- [What you are asked to do]: Can you copy out the material below line for line, without changing a character, and leave the pictures out?

- [Source material]:
★ ★ ★ ★ ★ ★ ★

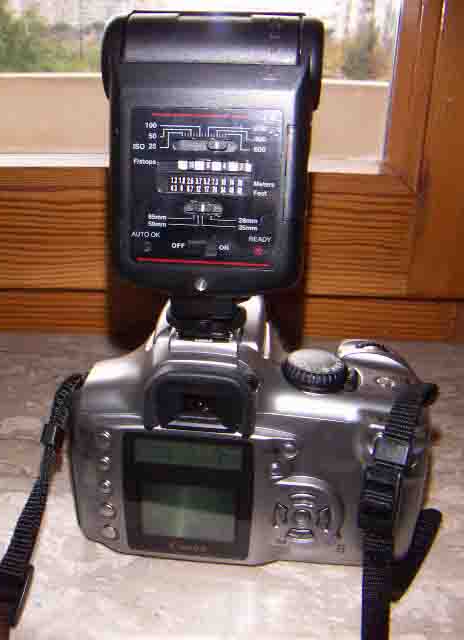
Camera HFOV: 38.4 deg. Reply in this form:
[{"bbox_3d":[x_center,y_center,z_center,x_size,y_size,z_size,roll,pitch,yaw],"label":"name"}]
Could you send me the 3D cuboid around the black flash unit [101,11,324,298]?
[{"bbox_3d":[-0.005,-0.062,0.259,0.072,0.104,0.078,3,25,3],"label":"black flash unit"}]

★ ★ ★ ★ ★ ★ ★

- [The completed task]:
Camera HFOV: 38.4 deg. Reply in this form:
[{"bbox_3d":[x_center,y_center,z_center,x_size,y_size,z_size,roll,pitch,yaw],"label":"name"}]
Could you send me the 3D cuboid around the black flash unit [101,11,324,298]?
[{"bbox_3d":[-0.005,-0.062,0.259,0.072,0.104,0.078,3,25,3],"label":"black flash unit"}]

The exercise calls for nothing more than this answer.